Navy Backs 'Omniphobic' Marine Coatings
Anish Tuteja, an associate professor of materials science and engineering at the University of Michigan, recently spearheaded research into an omniphobic coating—an “everything repellent” that could be used to help ships glide through the water with much less friction than other vessels.
Customary research in this field targets combining the most repellent filler material with an equally durable polymer matrix. Instead, the research team looked for the best combination by scanning a number of databases for chemicals, mathematically predicting to see how two would work together.
During research, the team discovered that a property called “partial miscibility"—or the ability of two substances to mix together in exactly the correct way—was more important than durability or repellency.
According to a press release from the University of Michigan, making an optically clear, versatile coating, which was also smooth enough to repel alcohols and oils, posed a unique challenge: The researchers needed to find a repellent ingredient and a binder with exactly the right amount of miscibility, while also being able to stick to a variety of substrates.
The team eventually found that a mixture of fluorinated polyurethane and a specialized fluid-repellent molecule called F-POSS did what they needed it to do—the concoction could be sprayed, brushed, dipped or spin-coated onto a number of surfaces.
“The repellent and binder mix together well enough to make a clear coating, but there’s a very small amount of phase separation between them,” said Mathew Boban, a materials science and engineering graduate researcher and fellow paper author. “That separation allows the F-POSS to sort of float to the surface and create a nice repellent layer.”

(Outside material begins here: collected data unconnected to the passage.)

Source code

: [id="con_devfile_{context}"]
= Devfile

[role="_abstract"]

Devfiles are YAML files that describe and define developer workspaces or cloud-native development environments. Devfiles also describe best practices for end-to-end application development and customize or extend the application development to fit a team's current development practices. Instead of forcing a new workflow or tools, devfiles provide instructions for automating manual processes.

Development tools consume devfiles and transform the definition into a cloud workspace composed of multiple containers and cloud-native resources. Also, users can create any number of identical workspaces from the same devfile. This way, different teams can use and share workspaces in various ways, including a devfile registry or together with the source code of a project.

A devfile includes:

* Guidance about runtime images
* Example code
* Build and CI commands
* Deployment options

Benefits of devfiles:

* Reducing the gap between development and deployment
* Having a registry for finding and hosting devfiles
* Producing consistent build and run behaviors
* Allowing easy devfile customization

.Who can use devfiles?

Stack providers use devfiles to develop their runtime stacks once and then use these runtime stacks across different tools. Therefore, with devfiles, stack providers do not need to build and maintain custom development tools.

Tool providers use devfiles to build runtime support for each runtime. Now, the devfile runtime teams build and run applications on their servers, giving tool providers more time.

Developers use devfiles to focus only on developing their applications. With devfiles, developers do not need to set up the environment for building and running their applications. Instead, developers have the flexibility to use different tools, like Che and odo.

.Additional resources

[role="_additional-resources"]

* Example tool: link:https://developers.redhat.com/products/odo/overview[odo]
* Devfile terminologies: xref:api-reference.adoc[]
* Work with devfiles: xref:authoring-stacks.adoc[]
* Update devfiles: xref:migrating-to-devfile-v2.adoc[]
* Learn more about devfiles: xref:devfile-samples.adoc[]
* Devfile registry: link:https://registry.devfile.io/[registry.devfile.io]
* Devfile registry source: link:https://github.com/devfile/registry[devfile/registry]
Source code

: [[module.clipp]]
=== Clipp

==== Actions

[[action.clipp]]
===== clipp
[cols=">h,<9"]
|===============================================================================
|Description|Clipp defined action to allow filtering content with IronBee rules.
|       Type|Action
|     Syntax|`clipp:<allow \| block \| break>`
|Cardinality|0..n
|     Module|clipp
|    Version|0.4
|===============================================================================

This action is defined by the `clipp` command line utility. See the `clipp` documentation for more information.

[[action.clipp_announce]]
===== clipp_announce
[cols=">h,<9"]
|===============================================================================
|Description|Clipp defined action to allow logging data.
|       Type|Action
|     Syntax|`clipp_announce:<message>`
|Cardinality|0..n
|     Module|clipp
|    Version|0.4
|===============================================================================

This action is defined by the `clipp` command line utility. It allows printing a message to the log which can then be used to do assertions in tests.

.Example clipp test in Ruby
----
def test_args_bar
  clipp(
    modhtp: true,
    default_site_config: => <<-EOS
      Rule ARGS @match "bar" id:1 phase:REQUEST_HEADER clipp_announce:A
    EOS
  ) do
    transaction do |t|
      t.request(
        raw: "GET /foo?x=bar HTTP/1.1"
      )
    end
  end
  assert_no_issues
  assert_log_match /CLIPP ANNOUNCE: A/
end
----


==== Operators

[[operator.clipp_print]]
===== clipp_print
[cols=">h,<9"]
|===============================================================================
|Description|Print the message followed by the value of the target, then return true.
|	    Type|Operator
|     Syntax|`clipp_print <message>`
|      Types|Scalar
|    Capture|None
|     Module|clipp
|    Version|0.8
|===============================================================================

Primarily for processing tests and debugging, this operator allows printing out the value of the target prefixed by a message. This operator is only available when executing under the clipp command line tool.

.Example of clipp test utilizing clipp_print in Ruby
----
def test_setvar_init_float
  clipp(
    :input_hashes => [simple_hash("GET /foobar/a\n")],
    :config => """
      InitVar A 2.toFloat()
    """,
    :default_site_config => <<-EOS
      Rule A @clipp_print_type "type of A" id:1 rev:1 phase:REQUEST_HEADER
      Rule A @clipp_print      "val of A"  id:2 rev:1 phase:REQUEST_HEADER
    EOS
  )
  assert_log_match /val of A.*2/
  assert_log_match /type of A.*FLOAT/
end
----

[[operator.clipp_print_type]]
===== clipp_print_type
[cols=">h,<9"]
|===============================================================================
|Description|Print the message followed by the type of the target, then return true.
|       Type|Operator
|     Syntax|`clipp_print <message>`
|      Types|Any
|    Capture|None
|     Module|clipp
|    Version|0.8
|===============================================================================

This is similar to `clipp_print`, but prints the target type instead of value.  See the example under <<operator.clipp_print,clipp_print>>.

Tuteja noted that the coating will likely be inexpensive by the time it hits the mass market; F-POSS is rare and expensive now, but it is being scaled up to mass production, which will help reduce cost.
Research for the paper, titled “Smooth, All-Solid, Low-Hysteresis, Omniphobic Surfaces," was funded by the Air Force Office of Scientific Research, Office of Naval Research and National Science Foundation. The University of Michigan and the U.S. Air Force have jointly filed patent applications related to the technology.
According to Engadget, the university hopes to have the coating ready for "small-scale" military and civilian purposes within two years.